= Stephen Sharnoff =

American botanical photographer and lichenologist

Stephen Sharnoff is a photographer, especially of botanical and lichen subjects. He specializes in close-up botanical color work. He is also a research associate at the University and Jepson Herbaria of the University of California, Berkeley and a past associate of the Missouri Botanical Garden.

With his wife, Sylvia Sharnoff, and the Canadian lichenologist Irwin M. Brodo, he was photographer for Lichens of North America, which won the 2002 National Outdoor Book Award for nature guidebooks. Smithsonian Institution's Thomas Lovejoy commented on the lichen photography that it was "the twenty-first-century equivalent of Audubon's Birds of America." The collection of 1,600 voucher specimens made during this project was initially held by the National Museum of Natural Sciences in Ottawa, Canada but was donated to the United States National Herbarium in 2005. In 2016, the trio, with additional collaborator Susan Laurie-Bourque, produced Keys to Lichens of North America: Revised and Expanded.

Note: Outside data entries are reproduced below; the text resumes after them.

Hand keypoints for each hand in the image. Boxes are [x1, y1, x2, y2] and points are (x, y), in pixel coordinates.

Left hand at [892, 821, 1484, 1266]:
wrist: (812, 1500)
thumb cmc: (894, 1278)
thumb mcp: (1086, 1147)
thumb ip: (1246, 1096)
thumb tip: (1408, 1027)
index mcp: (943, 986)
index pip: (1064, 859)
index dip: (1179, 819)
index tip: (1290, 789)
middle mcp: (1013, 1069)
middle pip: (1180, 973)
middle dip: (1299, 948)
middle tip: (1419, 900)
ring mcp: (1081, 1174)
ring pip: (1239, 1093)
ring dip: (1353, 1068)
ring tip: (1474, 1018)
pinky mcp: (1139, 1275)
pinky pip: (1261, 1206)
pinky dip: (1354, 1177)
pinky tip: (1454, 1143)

A further collaboration between the two Sharnoffs and other photographers contributed pictures for Macrolichens of the Pacific Northwest.

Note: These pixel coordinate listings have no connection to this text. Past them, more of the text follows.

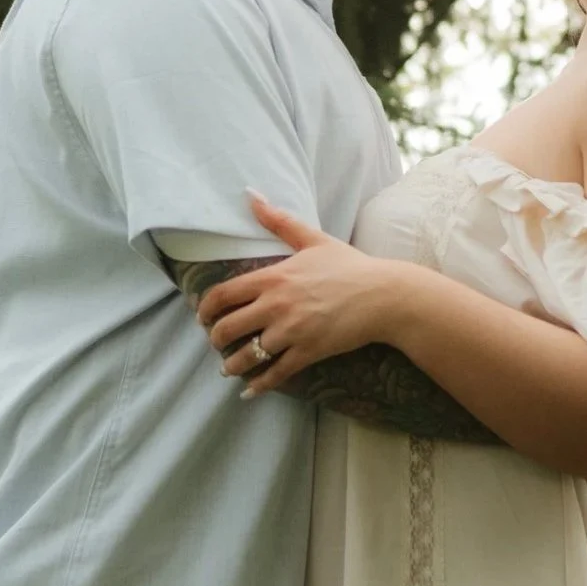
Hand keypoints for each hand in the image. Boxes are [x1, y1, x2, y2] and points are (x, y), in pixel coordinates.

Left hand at [196, 193, 399, 396]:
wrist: (383, 295)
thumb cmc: (348, 265)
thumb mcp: (312, 239)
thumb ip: (278, 220)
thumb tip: (250, 193)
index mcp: (273, 277)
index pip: (224, 295)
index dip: (206, 309)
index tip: (203, 316)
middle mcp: (276, 306)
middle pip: (228, 328)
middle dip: (216, 339)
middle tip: (216, 342)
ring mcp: (291, 332)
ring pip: (247, 356)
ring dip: (231, 366)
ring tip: (229, 368)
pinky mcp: (308, 352)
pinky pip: (275, 375)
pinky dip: (259, 386)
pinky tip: (249, 391)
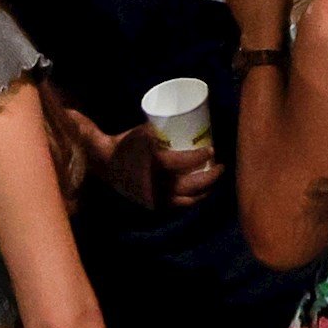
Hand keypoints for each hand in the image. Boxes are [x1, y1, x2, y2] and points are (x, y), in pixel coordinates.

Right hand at [102, 121, 223, 209]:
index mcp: (156, 164)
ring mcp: (156, 198)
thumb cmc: (126, 144)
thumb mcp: (143, 131)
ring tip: (214, 181)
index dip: (202, 157)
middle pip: (192, 184)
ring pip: (188, 199)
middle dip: (211, 177)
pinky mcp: (154, 205)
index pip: (185, 162)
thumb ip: (162, 129)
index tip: (212, 150)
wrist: (106, 165)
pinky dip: (190, 200)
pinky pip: (177, 205)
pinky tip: (199, 194)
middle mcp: (158, 184)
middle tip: (221, 167)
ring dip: (204, 191)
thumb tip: (187, 121)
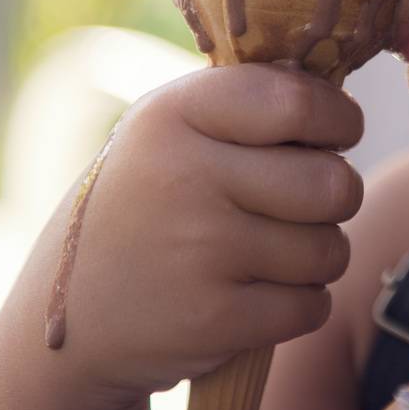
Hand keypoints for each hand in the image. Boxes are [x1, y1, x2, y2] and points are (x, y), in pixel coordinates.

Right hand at [0, 61, 364, 409]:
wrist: (70, 318)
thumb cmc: (153, 202)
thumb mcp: (173, 130)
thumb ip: (251, 101)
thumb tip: (338, 89)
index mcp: (174, 114)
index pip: (297, 102)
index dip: (338, 120)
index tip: (337, 135)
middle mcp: (182, 176)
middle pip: (332, 184)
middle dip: (336, 198)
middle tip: (305, 205)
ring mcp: (197, 251)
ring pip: (329, 250)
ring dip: (318, 257)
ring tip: (271, 253)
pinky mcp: (211, 319)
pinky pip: (312, 307)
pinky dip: (300, 306)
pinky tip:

In 2012 he was awarded a Guggenheim Fellowship to support his science writing.

He authored and provided photographs for A Field Guide to California Lichens published in 2014.

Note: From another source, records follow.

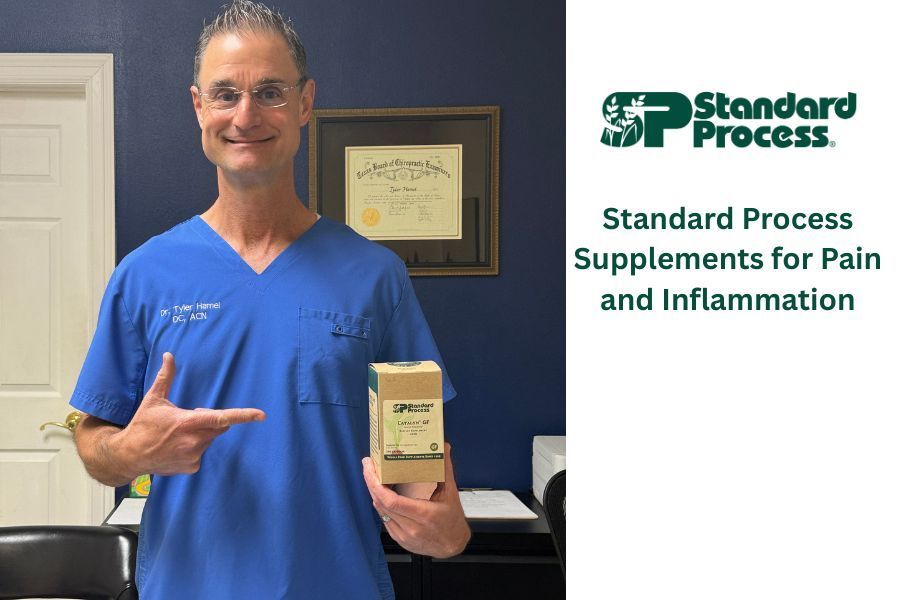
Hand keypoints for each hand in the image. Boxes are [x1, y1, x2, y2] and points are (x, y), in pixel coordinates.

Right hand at [112, 352, 264, 475]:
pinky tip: (175, 448)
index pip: (223, 417)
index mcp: (189, 422)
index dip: (244, 415)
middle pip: (218, 426)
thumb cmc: (142, 425)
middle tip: (187, 420)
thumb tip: (169, 355)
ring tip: (176, 435)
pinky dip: (193, 449)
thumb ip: (166, 377)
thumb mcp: (154, 399)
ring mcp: (194, 455)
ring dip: (200, 435)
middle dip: (209, 420)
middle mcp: (195, 440)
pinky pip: (200, 453)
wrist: (128, 455)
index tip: (261, 415)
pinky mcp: (192, 466)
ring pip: (209, 440)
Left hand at [362, 442, 470, 557]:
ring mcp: (404, 535)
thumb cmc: (452, 519)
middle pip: (382, 504)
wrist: (453, 544)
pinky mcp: (400, 539)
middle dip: (371, 483)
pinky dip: (381, 506)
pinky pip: (385, 520)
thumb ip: (446, 469)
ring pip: (381, 512)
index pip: (391, 500)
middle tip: (368, 467)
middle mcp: (412, 527)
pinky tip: (380, 495)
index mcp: (424, 514)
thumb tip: (444, 447)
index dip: (376, 484)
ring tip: (373, 477)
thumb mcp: (451, 493)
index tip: (370, 468)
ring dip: (374, 494)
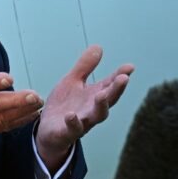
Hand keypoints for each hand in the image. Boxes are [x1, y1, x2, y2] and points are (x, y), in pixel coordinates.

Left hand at [36, 45, 133, 171]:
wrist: (48, 130)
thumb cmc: (64, 105)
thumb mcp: (72, 81)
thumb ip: (85, 66)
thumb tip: (98, 46)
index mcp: (95, 95)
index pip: (110, 84)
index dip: (120, 76)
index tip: (130, 67)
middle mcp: (92, 109)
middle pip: (108, 99)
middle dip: (116, 90)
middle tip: (123, 78)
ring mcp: (82, 121)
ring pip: (96, 116)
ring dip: (100, 106)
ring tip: (102, 95)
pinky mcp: (67, 132)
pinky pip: (72, 129)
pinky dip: (73, 122)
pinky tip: (71, 115)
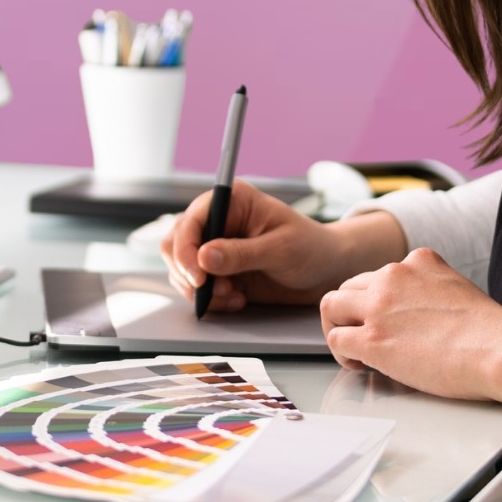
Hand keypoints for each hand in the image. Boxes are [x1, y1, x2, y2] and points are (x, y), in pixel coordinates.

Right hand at [161, 181, 400, 311]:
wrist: (326, 271)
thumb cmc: (310, 247)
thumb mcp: (280, 249)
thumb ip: (241, 254)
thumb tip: (203, 257)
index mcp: (230, 201)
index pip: (191, 220)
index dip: (186, 248)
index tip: (198, 276)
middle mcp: (216, 221)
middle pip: (176, 244)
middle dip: (189, 272)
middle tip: (213, 292)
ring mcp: (215, 247)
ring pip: (181, 268)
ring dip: (200, 289)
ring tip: (233, 296)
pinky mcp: (218, 271)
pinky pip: (197, 288)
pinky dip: (211, 300)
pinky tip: (238, 300)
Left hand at [320, 247, 501, 399]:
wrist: (501, 351)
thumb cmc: (491, 334)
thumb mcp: (458, 288)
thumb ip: (430, 290)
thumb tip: (419, 313)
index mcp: (417, 262)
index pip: (380, 275)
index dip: (378, 301)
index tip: (387, 320)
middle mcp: (393, 276)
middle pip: (350, 288)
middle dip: (354, 312)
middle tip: (366, 335)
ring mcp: (379, 307)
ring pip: (332, 306)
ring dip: (340, 327)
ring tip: (355, 349)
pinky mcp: (372, 339)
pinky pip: (336, 338)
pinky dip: (342, 352)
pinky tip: (361, 364)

In the late 2020s, his enthusiasm for preserving old-growth Douglas fir in the Pacific Northwest led to a new conservation group where he is the vice-president, the Friends of Douglas-Fir National Monument, aiming for the establishment of protection for an area of forest in Oregon.

==Publications==
Sharnoff has contributed photographs to several books as well as magazines. These include:

- Irwin M. Brodo, Susan Laurie-Bourque, Sylvia Duran Sharnoff and Stephen Sharnoff (2016) Keys to Lichens of North America: Revised and Expanded Yale University Press, 424pp ISBN 978-0300195736
- Stephen Sharnoff (2014) A Field Guide to California Lichens Yale University Press, 424pp ISBN 978-0300195002
- Irwin M. Brodo, Sylvia Duran Sharnoff and Stephen Sharnoff (2001) Lichens of North America Yale University Press, 795 pp ISBN 978-0300082494

The Sharnoff's photographs have appeared in National Geographic, Smithsonian Magazine, Equinox Magazine and Bay Nature.